### Task statement
Please quote the pressure-washer nozzle sizing text below in full, word for word.

### Provided text
════

Nozzle shopping can be confusing because pressure-washer tips carry two different ideas in one code. The first part describes the spray pattern, such as a red pencil jet, yellow narrow fan, green general fan, white wide fan, black soap pattern, or turbo nozzle. The orifice number describes hydraulic capacity. A 25 deg fan and a 40 deg fan can share the same orifice number, but they will put the water on the surface in very different patterns.
- Working pressure
- The pressure with the trigger open and water flowing through the chosen setup, not a closed-trigger spike.
- Per-nozzle flow
- The pump flow divided by the number of identical tips sharing it, which matters for surface cleaners and spray bars.
- Stocked size
- The real nozzle size available from a chart or supplier, usually chosen near the exact calculated orifice.
The common nozzle-number convention uses 4000 PSI as the reference point. A size 4.0 tip passes about 4.0 GPM at 4000 PSI. At a lower pressure, the same opening passes less water. At a higher pressure, it passes more. That square-root relationship is why two tips that look nearly identical can produce noticeably different pressure on the gauge.
Surface cleaners are a frequent source of wrong sizing because the pump flow is shared. A 4.0 GPM washer feeding a two-nozzle bar does not send 4.0 GPM through each nozzle. Each identical tip is sized around 2.0 GPM before the target pressure is applied. Buying each bar nozzle as if it carried the full pump output can make the cleaner slow, streaky, or difficult to balance.
A calculated orifice is a starting point, not a certification. Real pressure also depends on pump wear, inlet water, filters, hose length, quick-connect restriction, unloader adjustment, gauge location, clogged tips, and nozzle wear. The useful habit is to size from pump flow and intended working pressure, then check the weakest component rating and confirm the setup with a gauge or bucket test when the job matters.

════

### Record extracts
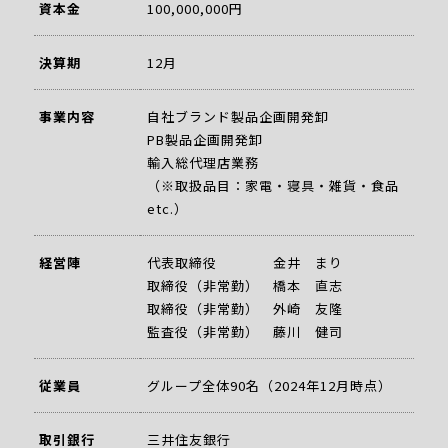
資本金
100,000,000円
決算期
12月
事業内容
自社ブランド製品企画開発卸
PB製品企画開発卸
輸入総代理店業務
（※取扱品目：家電・寝具・雑貨・食品
etc.）
経営陣
代表取締役 金井 まり
取締役（非常勤） 橋本 直志
取締役（非常勤） 外崎 友隆
監査役（非常勤） 藤川 健司
従業員
グループ全体90名（2024年12月時点）
取引銀行
三井住友銀行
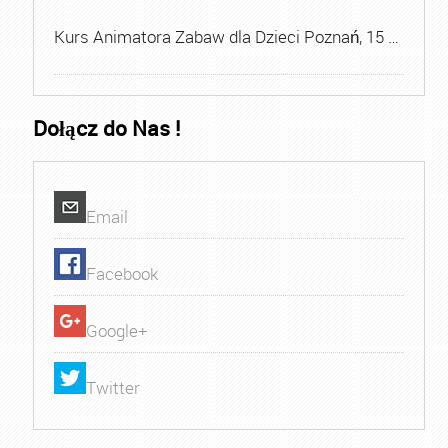
Kurs Animatora Zabaw dla Dzieci Poznań, 15 …
Dołącz do Nas !
Email
Facebook
Google+
Twitter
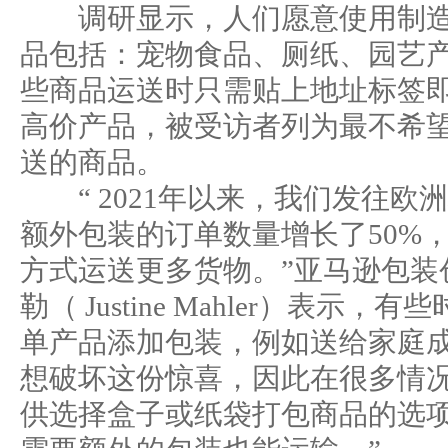
调研显示，人们愿意使用制造
品包括：宠物食品、厕纸、园艺产
些商品运送时只需贴上地址标签
高价产品，被受访者列为最不希
送的商品。
“ 2021年以来，我们发往欧
额外包装的订单数量增长了50%
方式运送更多货物。”亚马逊包装
勒（ Justine Mahler）表示
单产品添加包装，例如送给家庭成
想破坏这份惊喜，因此在很多情
供选择盒子或纸袋打包商品的选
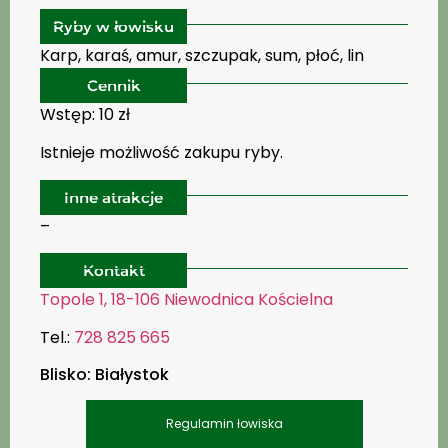
Ryby w łowisku
Karp, karaś, amur, szczupak, sum, płoć, lin
Cennik
Wstęp: 10 zł
Istnieje możliwość zakupu ryby.
Inne atrakcje
–
Kontakt
Topole 1, 18-106 Niewodnica Kościelna
Tel.:
728 825 665
Blisko: Białystok
Regulamin łowiska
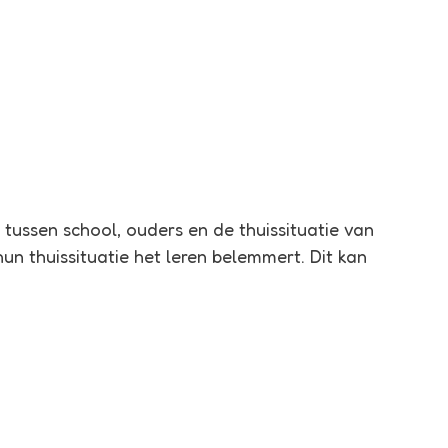
tussen school, ouders en de thuissituatie van
un thuissituatie het leren belemmert. Dit kan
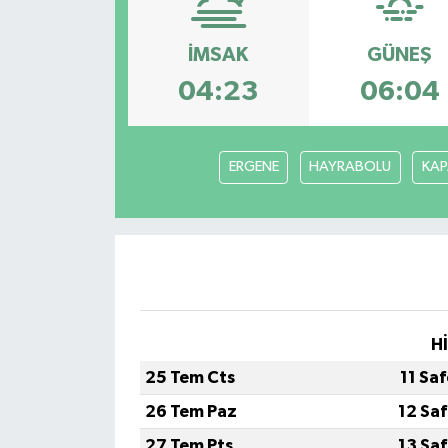
İMSAK
GÜNEŞ
04:23
06:04
ERGENE
HAYRABOLU
KAP
H
25 Tem Cts
11 Sa
26 Tem Paz
12 Sa
27 Tem Pts
13 Sa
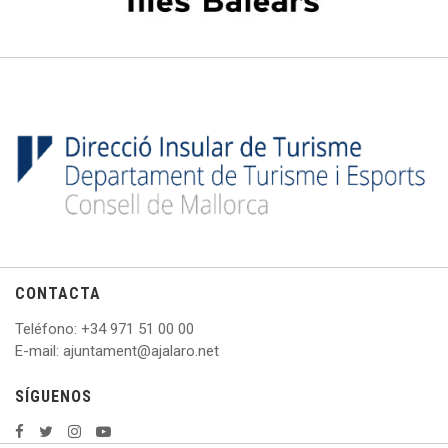
CONTACTA
Teléfono
: +
34 971 51 00 00
E
-mail: ajuntament@ajalaro.net
SÍGUENOS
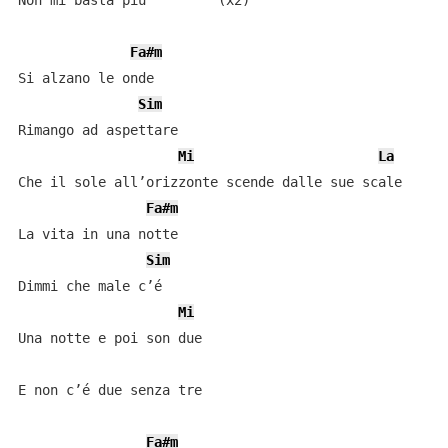
Non mi basta più         (x2)

Fa#m
Si alzano le onde

Sim
Rimango ad aspettare

Mi
La
Che il sole all’orizzonte scende dalle sue scale

Fa#m
La vita in una notte

Sim
Dimmi che male c’é

Mi
Una notte e poi son due

E non c’é due senza tre

Fa#m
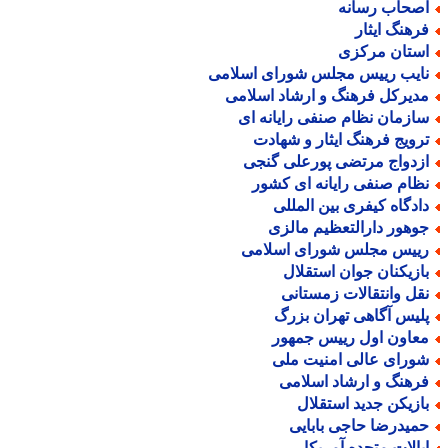
صحاب رسانه
رهنگ ایثار
ستان مرکزی
ایب رییس مجلس شورای اسلامی
دیرکل فرهنگ و ارشاد اسلامی
ازمان نظام صنفی رایانه ای
رویج فرهنگ ایثار و شهادت
زدواج مرتضی پورعلی گنجی
ظام صنفی رایانه ای کشور
ادگاه کیفری بین المللی
وهور دارالتعظیم مالزی
ییس مجلس شورای اسلامی
ازیکنان جوان استقلال
قل وانتقالات زمستانی
لیس آگاهی تهران بزرگ
عاون اول رییس جمهور
ورای عالی امنیت ملی
رهنگ و ارشاد اسلامی
ازیکن جدید استقلال
میدرضا حاجی بابایی
یالات متحده آمریکا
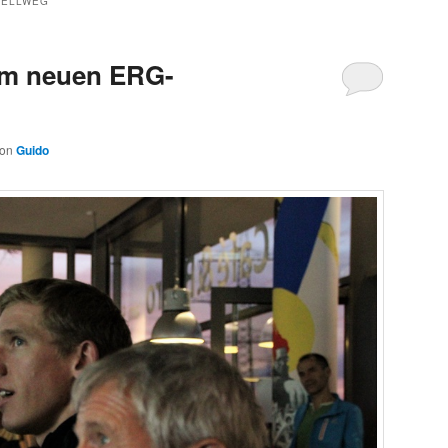
NELLWEG
 im neuen ERG-
von
Guido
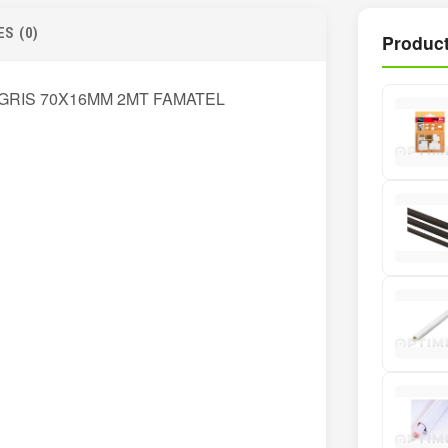
S (0)
Product
GRIS 70X16MM 2MT FAMATEL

════

### Exercise solution
Nozzle shopping can be confusing because pressure-washer tips carry two different ideas in one code. The first part describes the spray pattern, such as a red pencil jet, yellow narrow fan, green general fan, white wide fan, black soap pattern, or turbo nozzle. The orifice number describes hydraulic capacity. A 25 deg fan and a 40 deg fan can share the same orifice number, but they will put the water on the surface in very different patterns.
- Working pressure
- The pressure with the trigger open and water flowing through the chosen setup, not a closed-trigger spike.
- Per-nozzle flow
- The pump flow divided by the number of identical tips sharing it, which matters for surface cleaners and spray bars.
- Stocked size
- The real nozzle size available from a chart or supplier, usually chosen near the exact calculated orifice.
The common nozzle-number convention uses 4000 PSI as the reference point. A size 4.0 tip passes about 4.0 GPM at 4000 PSI. At a lower pressure, the same opening passes less water. At a higher pressure, it passes more. That square-root relationship is why two tips that look nearly identical can produce noticeably different pressure on the gauge.
Surface cleaners are a frequent source of wrong sizing because the pump flow is shared. A 4.0 GPM washer feeding a two-nozzle bar does not send 4.0 GPM through each nozzle. Each identical tip is sized around 2.0 GPM before the target pressure is applied. Buying each bar nozzle as if it carried the full pump output can make the cleaner slow, streaky, or difficult to balance.
A calculated orifice is a starting point, not a certification. Real pressure also depends on pump wear, inlet water, filters, hose length, quick-connect restriction, unloader adjustment, gauge location, clogged tips, and nozzle wear. The useful habit is to size from pump flow and intended working pressure, then check the weakest component rating and confirm the setup with a gauge or bucket test when the job matters.